▸ **Atividades**
#1 Liste os modelos de automóvel que o texto sobre o design das massas cita pelo nome como projetos de Giorgetto Giugiaro.
#2 Segundo o texto sobre o design das massas, em que ano Philippe Starck recebeu a encomenda das massas Panzani?

▸ **Texto de referência**
·····

O design das massas

[28 jan 2014 | Pedro Mello e Souza | Sem comentários ]

 

Dos metros de spaghetto de parmesano, de Ferran Adrià (Foto: Francesc Guillaumet)

Das mãos das nonnas às pranchetas dos engenheiros,

surge um novo desenho em um dos paraísos dos gourmets

(Pedro Mello e Souza, especial para a revista Magazine 50)

 

Em 1987, no auge de sua badalação, o arquiteto Philippe Starck recebeu uma encomenda inesperada das massas Panzani, francesa, a maior do gênero fora da Itália. O pedido, um formato diferente, que levasse os traços contemporâneos para o prato, mas mantendo sempre aquilo que as pastas tradicionais têm de melhor: a textura, o paladar e a capacidade de reter os molhos. Mas isso não era exatamente uma novidade na época. Dois anos antes, um designer da indústria automobilística, Giorgetto Giugiaro, era chamado pela Barilla para desenvolver uma massa para a sua linha mais chique, a Voiello.

 

Como todas as obras de arte, o lançamento mereceu um vernissage, além de, claro, jantares badalados, para celebrar tanto o paladar daquela massa em forma de folha curva – e mais o sucesso do primeiro projeto gourmet de um engenheiro que assinara nada menos do que o BMW M1, o Maserati Bora e o DeTomaso Mangusta, carros-conceito para a Audi, a Ferrari e a Lamborghini e, por fim, um dos ícones americanos, o DeLorean, carro que estrelou o filme De volta ao futuro.

 

Projeto para Marille, de Giorgetto Giugiaro, em 1983

Mas o desenho requintado das novas massas tem pouco de ficção e muito de científico. Por trás de todas essas criações lúdicas um ingrediente que poucos percebem na imagem sempre campestre de uma massa: a tecnologia. Em trabalhos como os de Starck e Giugiaro, a mão das nonnas foram substituídas por lapiseiras e pranchetas; as mesas enfarinhadas deram o lugar aos computadores; os rolos de madeira transformaram-se em diagramas de um poderoso programa de 3D. Tempo de preparo: meses. No caso da Barilla, anos. Em ambos os casos, desenhos tridimensionais, de efeitos visuais espetaculares, que deram certo como todas as boas ações de marketing à mesa.

·····

▸ **Dados disponíveis**

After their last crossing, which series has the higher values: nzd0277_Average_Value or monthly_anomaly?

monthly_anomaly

·····

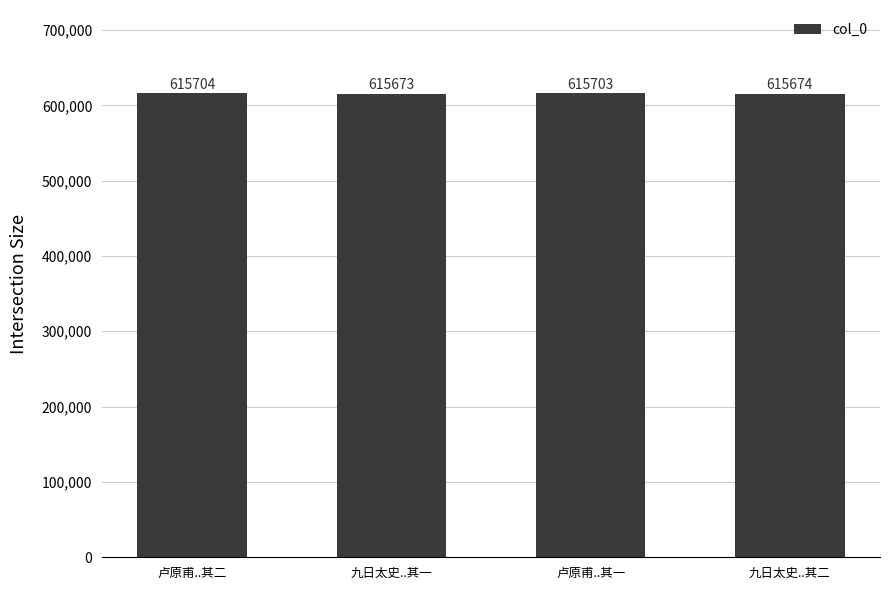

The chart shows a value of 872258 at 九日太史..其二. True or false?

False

·····

▸ **Respostas dos exercícios**
#1 BMW M1, Maserati Bora, DeTomaso Mangusta e DeLorean.

#2 Em 1987.